Yesterday, September 15, 2009, the Geneva Initiative released its long-awaited Annexes to its Model Israeli-Palestinian Peace Agreement. Among the various annexes was one pertaining to water. While not the most legally artful agreement, the accord is a remarkable and positive development in the pursuit of peace between the two peoples.
Among the more interesting points is the recognition by both parties that they both possess rights to water in water resources that traverse their political boundaries. This includes the Mountain aquifer and its various sub-basins, the Coastal Aquifer, the Jordan River, and the Dead Sea. This point has been a particularly important issue for the Palestinians who strive for nationhood and the respect due a sovereign people. A related and equally crucial issue for the Palestinians is the acknowledgment in the accord by Israel that a “just and rightful” allocation of water between the two peoples requires a “re-division” of shared water resources in favor of the Palestinians. The Palestinians have long claimed that Israel has taken more than its fair share and ignored the Palestinians’ rights to the water in the region.
In response, Israel’s concerns about the contamination of its water supply are partly addressed in the provisions related to both parties’ obligation to void causing significant transboundary harm via shared waters. The definition afforded to the term “harm” in this provision is rather broad in scope and encompasses detrimental effects not only to people and property, but also to the natural environment. Israel has voiced considerable misgivings about the Palestinian’s ability to manage wastewater and other pollutants in the highlands of the West Bank (part of the presumptive Palestinian State). This region is the recharge area for the Mountain Aquifer and any inflow of pollutants (which is already occurring to some extent) threatens Israel’s water supply in the lower reaches of the aquifer below Israel proper.
One other noteworthy provision in the Water Annex is the creation of a Joint Water Commission, which in its initial stage, would have some authority to adjust water allocations between the two states in response to “significant hydrologic and climatic changes.” What this may mean in practice remains to be seen, however, the creation of a joint commission composed of three representatives from each side with a voting “neutral chairman of another nationality” suggests a serious desire to develop a fair mechanism for cooperative water management and allocation.

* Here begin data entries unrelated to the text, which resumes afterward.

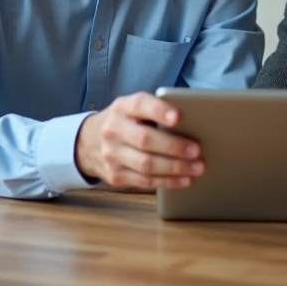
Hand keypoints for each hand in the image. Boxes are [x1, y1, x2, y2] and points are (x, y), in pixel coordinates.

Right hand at [74, 92, 203, 189]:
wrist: (89, 142)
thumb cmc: (125, 122)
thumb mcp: (133, 108)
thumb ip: (155, 111)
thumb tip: (193, 122)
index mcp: (122, 107)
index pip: (140, 104)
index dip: (159, 110)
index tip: (179, 117)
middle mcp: (113, 129)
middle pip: (145, 140)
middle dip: (174, 146)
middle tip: (197, 150)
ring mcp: (111, 155)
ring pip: (146, 164)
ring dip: (175, 168)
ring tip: (197, 167)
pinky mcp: (115, 175)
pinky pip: (144, 181)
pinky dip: (167, 182)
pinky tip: (184, 179)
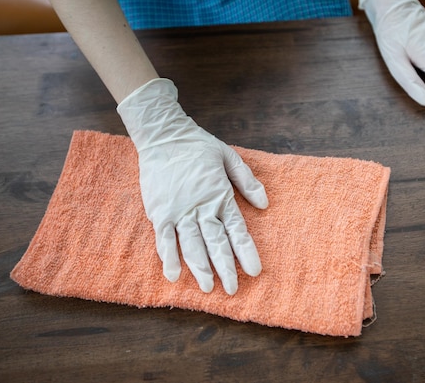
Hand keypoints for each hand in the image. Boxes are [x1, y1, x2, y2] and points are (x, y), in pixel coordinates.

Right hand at [117, 79, 267, 294]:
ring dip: (200, 268)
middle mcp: (201, 208)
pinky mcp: (159, 212)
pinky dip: (168, 257)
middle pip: (215, 243)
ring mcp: (179, 211)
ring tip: (208, 288)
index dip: (246, 252)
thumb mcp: (229, 157)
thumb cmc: (198, 146)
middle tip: (232, 289)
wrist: (164, 136)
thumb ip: (247, 181)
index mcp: (220, 195)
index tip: (254, 271)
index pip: (237, 229)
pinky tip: (174, 275)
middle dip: (225, 268)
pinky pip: (164, 239)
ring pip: (191, 246)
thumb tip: (265, 204)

Although a full analysis of the annex is beyond the scope of this simple posting, it suffices to say that the accord is a positive development in the search for peace in the region. That is not to say that the Water Annex (as well as some of the others) is not fraught with problems. In fact, there are numerous inconsistencies and amalgamation of disparate concepts that will require refinement, harmonization and clarification.
Nonetheless, the document and the entire model agreement signal a willingness to compromise by both sides, at least on the part of civil society. As with all of the annexes spearheaded by the Geneva Initiative, this document is the product of negotiations by Israeli and Palestinian civil society members (rather than politicians or diplomats), every day people who were fed up with the unending stalemate at the official levels. By sidestepping the political process, they sought to avoid the rhetoric and seek a compromise in the spirit of fairness and mutual respect. Their efforts deserve recognition not only by the press, but also by their fellow citizens and elected representatives on both sides.
I must note that I had the honor of serving as one of a number of neutral advisers in the initial negotiations of what became the Water Annex. In addition, while all those involved in the development of this model water accord should be commended for their efforts, it is noteworthy that the Annex was prepared in memory of Palestinian, Dr. Fadia Daibes Murad. It is truly a fitting tribute to her efforts.